The diamonds dataset contains information on
53940 diamonds.
Variables include:
head(diamonds,10)
## # A tibble: 10 × 10
## carat cut color clarity depth table price x y z
## <dbl> <ord> <ord> <ord> <dbl> <dbl> <int> <dbl> <dbl> <dbl>
## 1 0.23 Ideal E SI2 61.5 55 326 3.95 3.98 2.43
## 2 0.21 Premium E SI1 59.8 61 326 3.89 3.84 2.31
## 3 0.23 Good E VS1 56.9 65 327 4.05 4.07 2.31
## 4 0.29 Premium I VS2 62.4 58 334 4.2 4.23 2.63
## 5 0.31 Good J SI2 63.3 58 335 4.34 4.35 2.75
## 6 0.24 Very Good J VVS2 62.8 57 336 3.94 3.96 2.48
## 7 0.24 Very Good I VVS1 62.3 57 336 3.95 3.98 2.47
## 8 0.26 Very Good H SI1 61.9 55 337 4.07 4.11 2.53
## 9 0.22 Fair E VS2 65.1 61 337 3.87 3.78 2.49
## 10 0.23 Very Good H VS1 59.4 61 338 4 4.05 2.39
summary(diamonds)
## carat cut color clarity depth
## Min. :0.2000 Fair : 1609 D: 6774 SI1 :13063 Min. :43.00
## 1st Qu.:0.4000 Good : 4902 E: 9797 VS2 :12254 1st Qu.:61.00
## Median :0.7000 Very Good:12081 F: 9538 SI2 : 9185 Median :61.80
## Mean :0.7977 Premium :13780 G:11284 VS1 : 8170 Mean :61.75
## 3rd Qu.:1.0400 Ideal :21548 H: 8298 VVS2 : 5066 3rd Qu.:62.50
## Max. :5.0100 I: 5421 VVS1 : 3654 Max. :79.00
## J: 2808 (Other): 2528
## table price x y
## Min. :43.00 Min. : 326 Min. : 3.730 Min. : 3.680
## 1st Qu.:56.00 1st Qu.: 949 1st Qu.: 4.710 1st Qu.: 4.720
## Median :57.00 Median : 2401 Median : 5.700 Median : 5.710
## Mean :57.46 Mean : 3931 Mean : 5.732 Mean : 5.735
## 3rd Qu.:59.00 3rd Qu.: 5323 3rd Qu.: 6.540 3rd Qu.: 6.540
## Max. :95.00 Max. :18823 Max. :10.740 Max. :58.900
##
## z
## Min. : 1.07
## 1st Qu.: 2.91
## Median : 3.53
## Mean : 3.54
## 3rd Qu.: 4.04
## Max. :31.80
##
ggplot(diamonds, aes(x = carat, y = price)) +
geom_point(alpha = 0.5, color = "steelblue") +
geom_smooth(method = "lm", se = FALSE, color = "darkred", linewidth = 1) +
scale_y_continuous(labels = dollar_format(), limits = c(0, 20000)) +
scale_x_continuous(breaks = seq(0, 5, 0.5)) +
labs(
title = "Diamond Price vs Weight (carat)",
x = "Carat",
y = "Price (USD)"
) +
theme(
plot.title = element_text(face = "bold"),
panel.grid.minor = element_blank()
)
## `geom_smooth()` using formula = 'y ~ x'
Comment: Larger diamonds generally have higher prices - strong positive relationship.

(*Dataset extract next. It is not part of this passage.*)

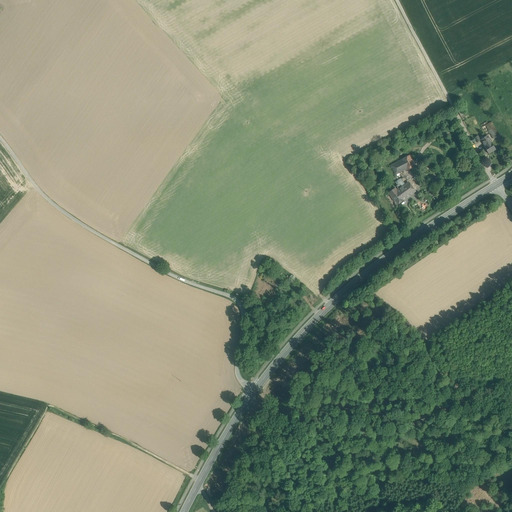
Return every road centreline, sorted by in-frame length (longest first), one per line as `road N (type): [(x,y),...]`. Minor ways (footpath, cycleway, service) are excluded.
road 1 (unclassified): [(248,387),(236,368),(242,310),(233,297),(168,273),(73,219),(35,186),(0,137)]
road 2 (secondary): [(495,185),(335,299),(254,391)]
road 3 (secondary): [(254,391),(184,511)]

ggplot(diamonds, aes(x = carat, y = price)) +
geom_point(alpha = 0.3, color = "darkgreen") +
geom_smooth(method = "lm", se = FALSE, color = "black", linewidth = 1) +
scale_x_log10(breaks = c(0.2, 0.5, 1, 2, 5)) +
scale_y_log10(labels = dollar_format()) +
labs(
title = "Diamond Price vs Carat (log–log scale)",
x = "Carat (log)",
y = "Price (USD, log)"
) +
theme(
plot.title = element_text(face = "bold"),
panel.grid.minor = element_blank()
)
## `geom_smooth()` using formula = 'y ~ x'
Comment: On a log-log scale, the relationship looks linear.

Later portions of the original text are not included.